So, for all the concerns I’ve outlined, I have been accepting invitations on behalf of ABC Alumni, from independent candidates in various electorates—taking the opportunity to air the same concerns I’ve been expressing today—not to endorse any individual candidate, and certainly not to try to instruct people how to vote, but to challenge them to think carefully about how precious their vote is, and how they can make it speak for their values and their most important needs.

But I have to say I couldn’t help but be impressed, not just by the quality of the candidates themselves but the small armies of highly motivated, highly articulate volunteers who have emerged from within their communities determined to have their voices heard, protesting what they clearly see as a decline in the quality of their traditional representation.

I could not believe it when I heard John Howard referring to these women so disparagingly as anti-Liberal groupies.
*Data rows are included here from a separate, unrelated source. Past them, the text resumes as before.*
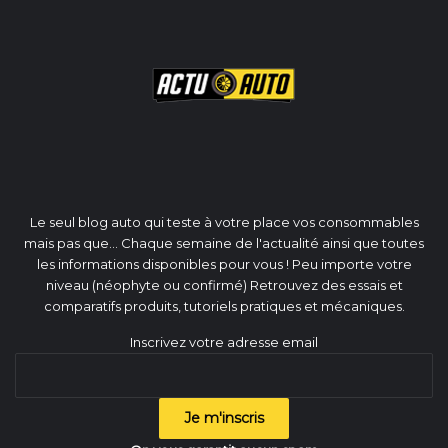
Le seul blog auto qui teste à votre place vos consommables
mais pas que... Chaque semaine de l'actualité ainsi que toutes
les informations disponibles pour vous ! Peu importe votre
niveau (néophyte ou confirmé) Retrouvez des essais et
comparatifs produits, tutoriels pratiques et mécaniques.
Inscrivez votre adresse email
Unusually clumsy for one of the wiliest politicians in Australia’s post-war era. I checked the Oxford Dictionary definition of a groupie: It’s “a young woman who regularly follows a pop group or other celebrity, especially in the hope of having a sexual relationship with them.”

What an appallingly sexist putdown to the Zoe Daniels, the Zali Steggalls, the Allegra Spenders, the Monique Ryans, the Kate Hooks and all the other fiercely intelligent and independent women who have stood up to be counted because their communities are losing faith in mainstream politics.
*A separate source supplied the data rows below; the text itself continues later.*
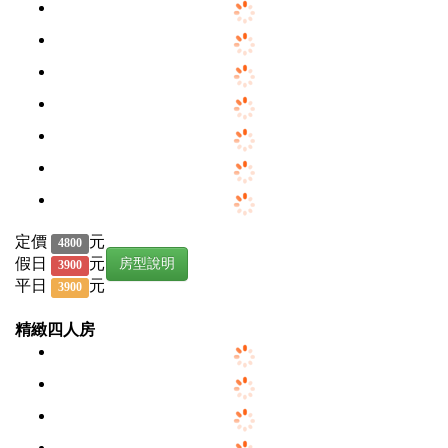
定價
元
4800
假日
元
房型說明
3900
平日
元
3900
精緻四人房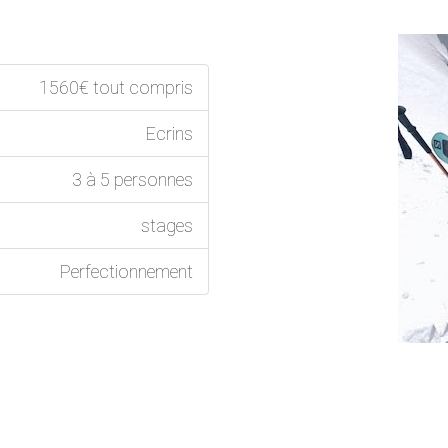
1560€ tout compris
Ecrins
3 à 5 personnes
stages
Perfectionnement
I’d like to finish with a message to all Australians as they cast their vote. To think. To think about your vote and why you have it. To think about how you can really make it count. I’ve had so many, many people over the years, people frustrated over something that’s just not right in the way the system has let them down, or over the breakdown of civil society in their community, who have said to me, “What can I do?”

Well this is what you can do. Use your vote to speak for you. Really speak for you. Our vote is one of the most precious things we have. And so is our ABC.